Prairie Wildlife: Red-tailed Hawks

With spring having taken control,  the hawks have returned in earnest to the prairie and the foothills around Bragg Creek.  During my hikes and drives, I often cross their path.  When they wait long enough for me to pull up my camera, I really enjoy photographing them in flight.  I’ve had a couple nice flight series so far and wanted to share a few ahead of a larger raptor project I’m working towards completing in the fall.

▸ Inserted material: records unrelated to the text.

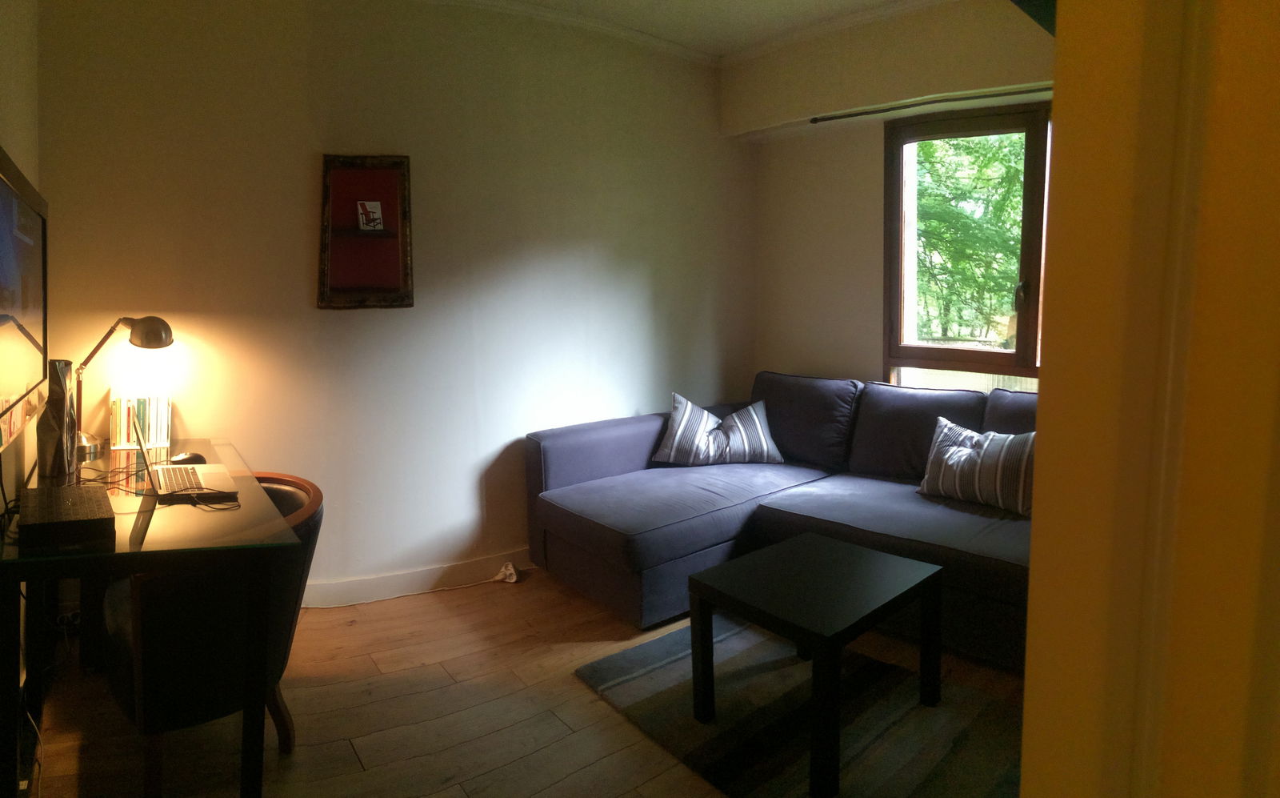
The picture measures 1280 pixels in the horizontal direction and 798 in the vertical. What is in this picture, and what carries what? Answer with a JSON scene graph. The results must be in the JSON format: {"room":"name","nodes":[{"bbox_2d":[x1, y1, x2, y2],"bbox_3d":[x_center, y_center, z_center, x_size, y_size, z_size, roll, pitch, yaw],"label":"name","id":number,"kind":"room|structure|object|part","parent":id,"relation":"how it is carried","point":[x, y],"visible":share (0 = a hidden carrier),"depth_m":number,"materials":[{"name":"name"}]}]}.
{"room":"living room","nodes":[
{"label":"living room","id":0,"kind":"room"},
{"bbox_2d":[0,0,42,710],"bbox_3d":[-1.065,-0.213,0.902,0.179,2.742,4.104,-4,7,-39],"label":"left wall","id":1,"kind":"structure","parent":0,"point":[8,142],"depth_m":2.17,"materials":[{"name":"beige paint"}]},
{"bbox_2d":[0,147,49,438],"bbox_3d":[-1.572,-0.231,1.699,0.090,0.617,0.982,-4,7,-39],"label":"television","id":2,"kind":"object","parent":1,"relation":"attached to","point":[3,190],"visible":1,"depth_m":1.78,"materials":[{"name":"black plastic"}]},
{"bbox_2d":[26,0,759,601],"bbox_3d":[-0.788,-0.474,3.447,3.197,2.754,0.255,-4,7,-39],"label":"back wall","id":3,"kind":"structure","parent":0,"point":[455,517],"depth_m":3.09,"materials":[{"name":"beige paint"}]},
{"bbox_2d":[317,152,413,308],"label":"framed picture","id":4,"kind":"object","parent":3,"relation":"attached to","point":[366,182],"visible":0.94,"depth_m":3.03,"materials":[{"name":"wood"}]},
{"bbox_2d":[356,199,384,230],"bbox_3d":[-1.190,-0.760,3.051,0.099,0.135,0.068,-2,6,-20],"label":"small picture","id":5,"kind":"object","parent":4,"relation":"in","point":[371,210],"visible":1,"depth_m":3.04,"materials":[{"name":"white paper"}]},
{"bbox_2d":[299,547,530,607],"bbox_3d":[-0.962,0.869,3.289,2.930,0.104,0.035,-4,7,-39],"label":"baseboard","id":6,"kind":"structure","parent":3,"relation":"attached to","point":[417,575],"depth_m":3.20,"materials":[{"name":"white paint"}]},
{"bbox_2d":[14,562,1031,797],"bbox_3d":[0.302,1.122,1.858,4.168,0.102,4.385,-4,7,-39],"label":"floor","id":7,"kind":"structure","parent":0,"point":[417,760],"depth_m":2.21,"materials":[{"name":"brown wood"}]},
{"bbox_2d":[0,438,295,797],"bbox_3d":[-1.474,0.664,2.059,0.638,0.756,1.321,-4,7,-39],"label":"desk","id":8,"kind":"object","parent":7,"relation":"on","point":[154,507],"visible":0.82,"depth_m":1.66,"materials":[{"name":"glass"}]},
{"bbox_2d":[35,359,76,478],"bbox_3d":[-1.781,0.087,2.118,0.100,0.360,0.106,-1,6,-10],"label":"vase","id":9,"kind":"object","parent":8,"relation":"on","point":[54,377],"visible":0.89,"depth_m":2.09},
{"bbox_2d":[16,483,115,547],"bbox_3d":[-1.402,0.296,1.699,0.169,0.045,0.396,-4,7,-39],"label":"box","id":10,"kind":"object","parent":8,"relation":"on","point":[39,500],"visible":0.99,"depth_m":1.60,"materials":[{"name":"black plastic"}]},
{"bbox_2d":[71,313,176,455],"bbox_3d":[-1.832,-0.028,2.445,0.333,0.497,0.187,1,6,8],"label":"desk lamp","id":11,"kind":"object","parent":8,"relation":"on","point":[170,340],"visible":0.93,"depth_m":2.41,"materials":[{"name":"metal"}]},
{"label":"lamp base","id":12,"kind":"part","parent":11,"relation":"part of","materials":[{"name":"silver metal"}]},
{"bbox_2d":[108,392,171,450],"bbox_3d":[-1.886,0.109,2.626,0.184,0.196,0.148,-4,7,-39],"label":"book row","id":13,"kind":"object","parent":8,"relation":"on","point":[150,434],"visible":0.94,"depth_m":2.58,"materials":[{"name":"paper"}]},
{"bbox_2d":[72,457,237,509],"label":"cable","id":14,"kind":"object","parent":8,"relation":"on","point":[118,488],"visible":0.8,"depth_m":1.98,"materials":[{"name":"black plastic"}]},
{"bbox_2d":[129,404,240,498],"bbox_3d":[-1.339,0.171,2.032,0.244,0.222,0.321,-4,7,-39],"label":"laptop","id":15,"kind":"object","parent":8,"relation":"on","point":[160,476],"visible":0.99,"depth_m":2.00,"materials":[{"name":"silver metal"}]},
{"bbox_3d":[-1.335,0.257,2.025,0.126,0.005,0.351,-4,7,-39],"label":"keyboard","id":16,"kind":"part","parent":15,"relation":"part of","materials":[{"name":"plastic"}]},
{"bbox_2d":[168,451,205,463],"bbox_3d":[-1.533,0.233,2.357,0.076,0.043,0.103,4,7,31],"label":"computer mouse","id":17,"kind":"object","parent":8,"relation":"on","point":[184,459],"visible":0.88,"depth_m":2.33,"materials":[{"name":"black plastic"}]},
{"bbox_2d":[106,465,323,794],"bbox_3d":[-1.209,0.673,2.031,0.570,0.746,0.646,-4,7,-39],"label":"armchair","id":18,"kind":"object","parent":7,"relation":"on","point":[280,709],"visible":0.62,"depth_m":1.78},
{"bbox_2d":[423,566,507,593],"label":"power cord","id":19,"kind":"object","parent":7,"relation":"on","point":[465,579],"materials":[{"name":"white plastic"}]},
{"bbox_2d":[493,560,520,582],"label":"power strip","id":20,"kind":"object","parent":7,"relation":"on","point":[514,575],"visible":0.96,"depth_m":3.33,"materials":[{"name":"white plastic"}]},
{"bbox_2d":[524,371,1034,667],"bbox_3d":[0.837,0.497,2.973,1.652,0.929,2.620,-4,7,-39],"label":"sectional sofa","id":21,"kind":"object","parent":7,"relation":"on","point":[619,427],"visible":0.64,"depth_m":3.09,"materials":[{"name":"blue fabric"}]},
{"bbox_2d":[648,391,783,465],"bbox_3d":[0.402,0.217,3.622,0.663,0.362,0.289,0,6,-4],"label":"striped pillow","id":22,"kind":"object","parent":21,"relation":"on","point":[684,418],"visible":0.99,"depth_m":3.54,"materials":[{"name":"fabric"}]},
{"bbox_2d":[918,416,1035,514],"bbox_3d":[1.454,0.308,2.899,0.240,0.343,0.570,-4,7,-39],"label":"striped pillow","id":23,"kind":"object","parent":21,"relation":"on","point":[973,454],"visible":0.79,"depth_m":2.84,"materials":[{"name":"fabric"}]},
{"bbox_2d":[576,610,1024,797],"bbox_3d":[0.676,1.034,2.181,1.198,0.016,1.583,-4,7,-39],"label":"rug","id":24,"kind":"object","parent":7,"relation":"on","point":[670,665],"visible":0.73,"depth_m":2.17,"materials":[{"name":"carpet"}]},
{"bbox_2d":[691,529,943,797],"bbox_3d":[0.556,0.810,2.198,0.644,0.450,0.543,-4,7,-39],"label":"coffee table","id":25,"kind":"object","parent":24,"relation":"on","point":[812,546],"visible":0.99,"depth_m":2.12,"materials":[{"name":"black wood"}]},
{"bbox_2d":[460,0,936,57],"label":"ceiling","id":26,"kind":"structure","parent":0,"point":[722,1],"depth_m":3.39,"materials":[{"name":"white paint"}]},
{"bbox_2d":[742,0,1058,394],"bbox_3d":[1.674,-0.457,3.171,0.249,2.783,3.160,-4,7,-39],"label":"window wall","id":27,"kind":"structure","parent":0,"point":[870,277],"depth_m":3.72,"materials":[{"name":"beige paint"}]},
{"bbox_2d":[810,84,1050,122],"bbox_3d":[1.586,-1.308,2.974,0.096,0.039,1.713,-4,7,-39],"label":"curtain rod","id":28,"kind":"object","parent":27,"relation":"attached to","point":[886,110],"visible":0.82,"depth_m":3.23,"materials":[{"name":"black metal"}]},
{"bbox_2d":[881,96,1052,389],"bbox_3d":[1.797,-0.615,3.170,0.156,1.519,1.370,-4,7,-39],"label":"window","id":29,"kind":"structure","parent":27,"relation":"in","point":[939,352],"depth_m":3.41,"materials":[{"name":"brown"}]},
{"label":"window handle","id":30,"kind":"part","parent":29,"relation":"part of","materials":[{"name":"metal"}]},
{"bbox_2d":[1021,0,1279,797],"bbox_3d":[0.690,-0.001,0.389,0.604,2.430,0.795,-4,7,-39],"label":"door frame","id":31,"kind":"structure","parent":0,"point":[1033,575],"depth_m":0.54,"materials":[{"name":"paint"}]},
{"label":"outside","id":32,"kind":"structure","parent":0,"visible":0},
{"label":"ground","id":33,"kind":"structure","parent":32,"visible":0},
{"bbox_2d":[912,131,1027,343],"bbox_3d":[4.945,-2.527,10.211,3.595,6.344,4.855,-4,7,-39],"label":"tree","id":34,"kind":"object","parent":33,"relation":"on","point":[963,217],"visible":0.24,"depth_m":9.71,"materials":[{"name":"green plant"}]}
]}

When the sun is low in the sky, the warm light can beautifully illuminate the stretched out primary feathers (the fingers), the splayed out tail feathers (particularly true with the Red-tailed hawks) and the patterns in the covert feathers (the layers covering the wing at the base of the primaries).  With the sun behind, the backlit feathers can glow in a striking fashion which I find very appealing.


A Rainbow on the Prairie

Leaving the Calgary this afternoon, I drove through some heavy rain pouring down from some dark gray clouds rolling over Calgary.  As I reached the western edge of the city along Highway 8, I was back in the sunshine and enjoyed the drive past the fields.  Drawing closer to home, I looked back east and found a rainbow straddling the road.  The arch was a mile wide and looked brilliant against the dark clouds still dragging the storm through the city. I pulled onto one of the gravel top range roads and composed this image of the scene.